The first man I met in prison who made any positive impression on me whatever was a fellow inmate, "Bimbi." I met him in 1947, at Charlestown. He was a light, kind of red-complexioned Negro, as I was; about my height, and he had freckles. Bimbi, an old-time burglar, had been in many prisons. In the license plate shop where our gang worked, he operated the machine that stamped out the numbers. I was along the conveyor belt where the numbers were painted.
Bimbi was the first Negro convict I'd known who didn't respond to "Wha'cha know, Daddy?" Often, after we had done our day's license plate quota, we would sit around, perhaps fifteen of us, and listen to Bimbi. Normally, white prisoners wouldn't think of listening to Negro prisoners' opinions on anything, but guards, even, would wander over close to hear Bimbi on any subject.
He would have a cluster of people riveted, often on odd subjects you never would think of. He would prove to us, dipping into the science of human behavior, that the only difference between us and outside people was that we had been caught. He liked to talk about historical events and figures. When he talked about the history of Concord, where I was to be transferred later, you would have thought he was hired by the Chamber of Commerce, and I wasn't the first inmate who had never heard of Thoreau until Bimbi expounded upon him. Bimbi was known as the library's best customer. What fascinated me with him most of all was that he was the first man I had ever seen command total respect…with his words.
…Out of the blue one day, Bimbi told me flatly, as was his way, that I had some brains, if I'd use them. I had wanted his friendship, not that kind of advice. I might have cursed another convict, but nobody cursed Bimbi. He told me I should take advantage of the prison correspondence courses and the library.

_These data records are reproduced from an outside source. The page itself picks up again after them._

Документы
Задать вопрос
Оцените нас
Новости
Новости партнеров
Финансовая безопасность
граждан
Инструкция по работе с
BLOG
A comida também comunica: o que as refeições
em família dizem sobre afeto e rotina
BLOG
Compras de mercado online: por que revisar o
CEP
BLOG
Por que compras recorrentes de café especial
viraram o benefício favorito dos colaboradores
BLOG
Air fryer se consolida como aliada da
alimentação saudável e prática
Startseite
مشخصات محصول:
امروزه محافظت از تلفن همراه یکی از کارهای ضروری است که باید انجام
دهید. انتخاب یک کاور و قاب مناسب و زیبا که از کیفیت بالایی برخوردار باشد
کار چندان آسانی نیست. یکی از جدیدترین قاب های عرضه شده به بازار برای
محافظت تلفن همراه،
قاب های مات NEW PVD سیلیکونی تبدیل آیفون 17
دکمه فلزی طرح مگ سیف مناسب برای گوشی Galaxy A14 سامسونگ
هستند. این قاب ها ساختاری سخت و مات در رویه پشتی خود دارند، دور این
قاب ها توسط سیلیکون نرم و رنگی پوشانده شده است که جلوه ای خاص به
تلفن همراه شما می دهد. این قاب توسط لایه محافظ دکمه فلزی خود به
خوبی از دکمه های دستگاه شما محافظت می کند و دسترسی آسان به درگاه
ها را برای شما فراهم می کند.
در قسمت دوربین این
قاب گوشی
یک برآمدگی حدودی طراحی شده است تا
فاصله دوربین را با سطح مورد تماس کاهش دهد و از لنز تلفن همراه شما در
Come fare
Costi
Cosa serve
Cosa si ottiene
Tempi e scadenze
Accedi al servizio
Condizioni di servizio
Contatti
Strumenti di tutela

…. So, feeling I had time on my hands, I did begin a correspondence course in English…Through the correspondence exercises and lessons, some of the mechanics of grammar gradually began to come back to me.
After about a year, I guess, I could write a decent and legible letter. About then, too, influenced by having heard Bimbi often explain word derivations, I quietly started another correspondence course—in Latin.
From The Autobiography of Malcom X, as told to Alex Haley (Ballantine Books, 1965).